A more balanced ratio of buyers to sellers in the secondary market for catastrophe bonds resulted in a greater degree of equilibrium during January 2016, helping to support and stabilise prices, while the market saw elevated liquidity thanks to post-renewal portfolio adjustments.
January can often be an active month in the secondary market for catastrophe bonds and this year was no different, with a significant amount of trade completed as ILS fund managers and investors sought to rebalance their portfolios after the renewals.
With ILS funds now so heavily engaged in the reinsurance renewal cycle, the catastrophe bond secondary market can provide a valuable source of diversification and an opportunity to adjust portfolio concentrations after the collateralised reinsurance contracts have been signed at 1/1.
That typically aids liquidity at this time of year but it doesn’t always equal a balanced market, in terms of buyers and sellers, which can result in greater pricing pressure as investors and ILS fund managers seek to sell for diversification sake.
But in January 2016 the secondary market was seen to exhibit greater equilibrium, in terms of buyers and sellers, which helped to alleviate price pressure and resulted in a more balanced month of supply and demand, with each side being met much of the time.

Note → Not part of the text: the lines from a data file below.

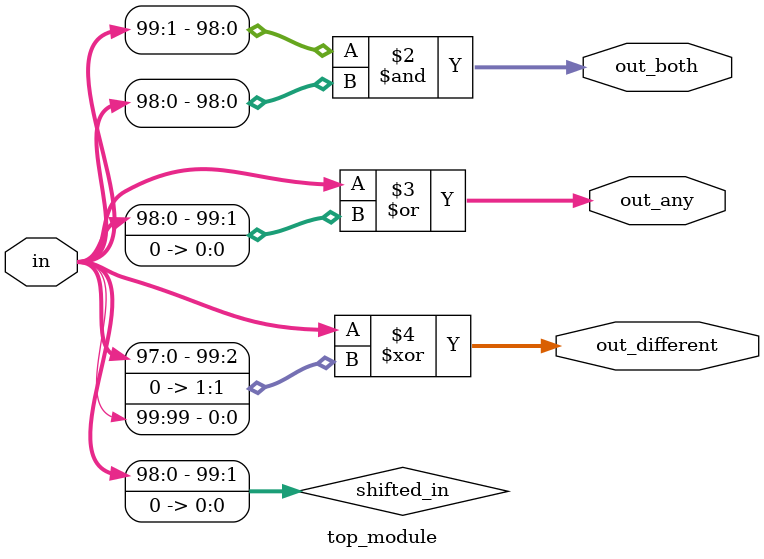
<source format=sv>
module top_module (
	input [99:0] in,
	output [98:0] out_both,
	output [99:0] out_any,
	output [99:0] out_different
);

	wire [99:0] shifted_in;
	assign shifted_in = in << 1;

	assign out_both = in[99:1] & shifted_in[99:1];
	assign out_any = in | shifted_in;
	assign out_different = in ^ {shifted_in[98:0], in[99]};

endmodule

</source>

“Active start to the year for the Secondary Catastrophe Markets. Flows were strong from the start of January in both long and short duration credits. In a very positive sign for the market there was a healthy mix of buyers and sellers stabilizing prices unlike some past months where it seems we are only going in one direction,” explained Craig Bonder, Managing Director at AK Capital.

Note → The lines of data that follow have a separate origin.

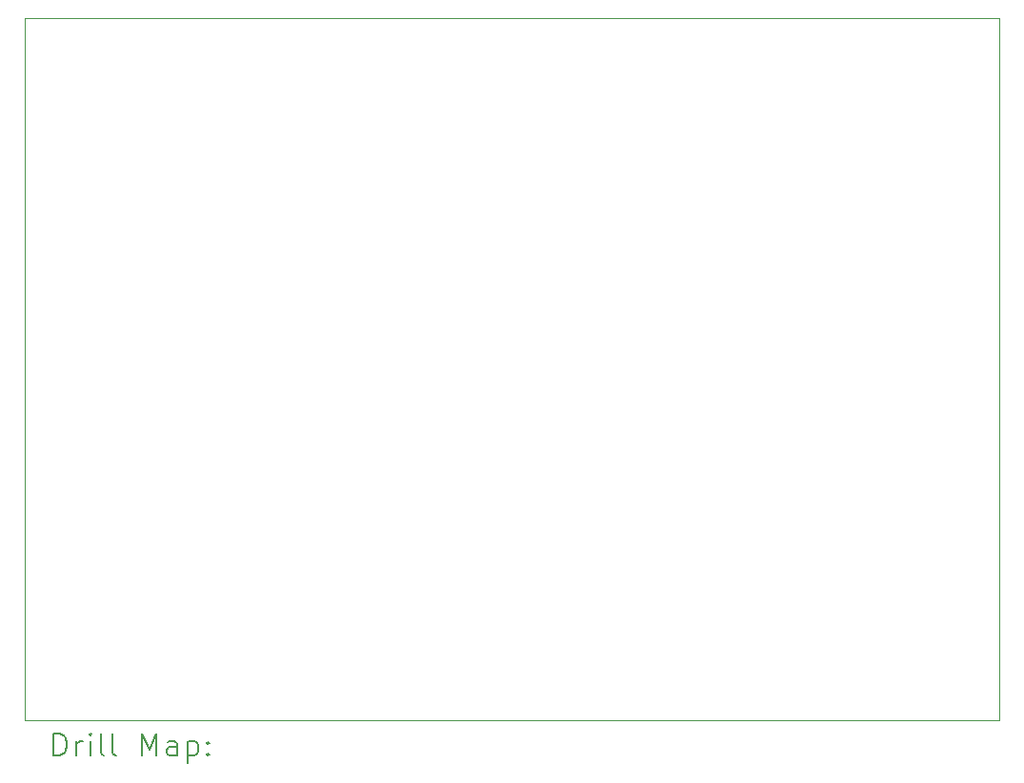
<source format=gbr>
%TF.GenerationSoftware,KiCad,Pcbnew,7.0.11+dfsg-1build4*%
%TF.CreationDate,2025-05-03T14:01:37-04:00*%
%TF.ProjectId,Peripherals Board,50657269-7068-4657-9261-6c7320426f61,rev?*%
%TF.SameCoordinates,Original*%
%TF.FileFunction,Drillmap*%
%TF.FilePolarity,Positive*%
%FSLAX45Y45*%
G04 Gerber Fmt 4.5, Leading zero omitted, Abs format (unit mm)*
G04 Created by KiCad (PCBNEW 7.0.11+dfsg-1build4) date 2025-05-03 14:01:37*
%MOMM*%
%LPD*%
G01*
G04 APERTURE LIST*
%ADD10C,0.050000*%
%ADD11C,0.200000*%
G04 APERTURE END LIST*
D10*
X18313400Y-12979400D02*
X9652000Y-12979400D01*
X9652000Y-6731000D02*
X18313400Y-6731000D01*
X9652000Y-12979400D02*
X9652000Y-6731000D01*
X18313400Y-6731000D02*
X18313400Y-12979400D01*
D11*
X9910277Y-13293384D02*
X9910277Y-13093384D01*
X9910277Y-13093384D02*
X9957896Y-13093384D01*
X9957896Y-13093384D02*
X9986467Y-13102908D01*
X9986467Y-13102908D02*
X10005515Y-13121955D01*
X10005515Y-13121955D02*
X10015039Y-13141003D01*
X10015039Y-13141003D02*
X10024563Y-13179098D01*
X10024563Y-13179098D02*
X10024563Y-13207669D01*
X10024563Y-13207669D02*
X10015039Y-13245765D01*
X10015039Y-13245765D02*
X10005515Y-13264812D01*
X10005515Y-13264812D02*
X9986467Y-13283860D01*
X9986467Y-13283860D02*
X9957896Y-13293384D01*
X9957896Y-13293384D02*
X9910277Y-13293384D01*
X10110277Y-13293384D02*
X10110277Y-13160050D01*
X10110277Y-13198146D02*
X10119801Y-13179098D01*
X10119801Y-13179098D02*
X10129324Y-13169574D01*
X10129324Y-13169574D02*
X10148372Y-13160050D01*
X10148372Y-13160050D02*
X10167420Y-13160050D01*
X10234086Y-13293384D02*
X10234086Y-13160050D01*
X10234086Y-13093384D02*
X10224563Y-13102908D01*
X10224563Y-13102908D02*
X10234086Y-13112431D01*
X10234086Y-13112431D02*
X10243610Y-13102908D01*
X10243610Y-13102908D02*
X10234086Y-13093384D01*
X10234086Y-13093384D02*
X10234086Y-13112431D01*
X10357896Y-13293384D02*
X10338848Y-13283860D01*
X10338848Y-13283860D02*
X10329324Y-13264812D01*
X10329324Y-13264812D02*
X10329324Y-13093384D01*
X10462658Y-13293384D02*
X10443610Y-13283860D01*
X10443610Y-13283860D02*
X10434086Y-13264812D01*
X10434086Y-13264812D02*
X10434086Y-13093384D01*
X10691229Y-13293384D02*
X10691229Y-13093384D01*
X10691229Y-13093384D02*
X10757896Y-13236241D01*
X10757896Y-13236241D02*
X10824563Y-13093384D01*
X10824563Y-13093384D02*
X10824563Y-13293384D01*
X11005515Y-13293384D02*
X11005515Y-13188622D01*
X11005515Y-13188622D02*
X10995991Y-13169574D01*
X10995991Y-13169574D02*
X10976944Y-13160050D01*
X10976944Y-13160050D02*
X10938848Y-13160050D01*
X10938848Y-13160050D02*
X10919801Y-13169574D01*
X11005515Y-13283860D02*
X10986467Y-13293384D01*
X10986467Y-13293384D02*
X10938848Y-13293384D01*
X10938848Y-13293384D02*
X10919801Y-13283860D01*
X10919801Y-13283860D02*
X10910277Y-13264812D01*
X10910277Y-13264812D02*
X10910277Y-13245765D01*
X10910277Y-13245765D02*
X10919801Y-13226717D01*
X10919801Y-13226717D02*
X10938848Y-13217193D01*
X10938848Y-13217193D02*
X10986467Y-13217193D01*
X10986467Y-13217193D02*
X11005515Y-13207669D01*
X11100753Y-13160050D02*
X11100753Y-13360050D01*
X11100753Y-13169574D02*
X11119801Y-13160050D01*
X11119801Y-13160050D02*
X11157896Y-13160050D01*
X11157896Y-13160050D02*
X11176944Y-13169574D01*
X11176944Y-13169574D02*
X11186467Y-13179098D01*
X11186467Y-13179098D02*
X11195991Y-13198146D01*
X11195991Y-13198146D02*
X11195991Y-13255288D01*
X11195991Y-13255288D02*
X11186467Y-13274336D01*
X11186467Y-13274336D02*
X11176944Y-13283860D01*
X11176944Y-13283860D02*
X11157896Y-13293384D01*
X11157896Y-13293384D02*
X11119801Y-13293384D01*
X11119801Y-13293384D02*
X11100753Y-13283860D01*
X11281705Y-13274336D02*
X11291229Y-13283860D01*
X11291229Y-13283860D02*
X11281705Y-13293384D01*
X11281705Y-13293384D02*
X11272182Y-13283860D01*
X11272182Y-13283860D02*
X11281705Y-13274336D01*
X11281705Y-13274336D02*
X11281705Y-13293384D01*
X11281705Y-13169574D02*
X11291229Y-13179098D01*
X11291229Y-13179098D02*
X11281705Y-13188622D01*
X11281705Y-13188622D02*
X11272182Y-13179098D01*
X11272182Y-13179098D02*
X11281705Y-13169574D01*
X11281705Y-13169574D02*
X11281705Y-13188622D01*
M02*

</source>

Zurich, Switzerland based catastrophe bond and ILS fund manager Plenum Investments concurred, saying; “In the previous months, sellers of CAT bonds were in a majority. In January, the ratio of buyers and sellers was more in equilibrium and there was a lively secondary market with a balanced mix of bids and offers across a range of CAT bonds.”
Plenum also noted the “stabilising effect” that the greater balance in supply and demand resulted in, providing enough liquidity to help investors and ILS managers to achieve their portfolio rebalancing goals.
Bonder echoed this, saying that the equilibrium seen in the secondary cat bond market in January; “Provided ample liquidity for all market participants to rebalance portfolios and or raise cash.”
ILS funds were largely treated to a positive monthly return from their catastrophe bond portfolios in January 2016 as a result of the greater pricing equilibrium. However with the peak of the European windstorm season now passed, there is an expectation that the seasonal returns from that peril will slow and could affect the return potential of cat bonds for a few months.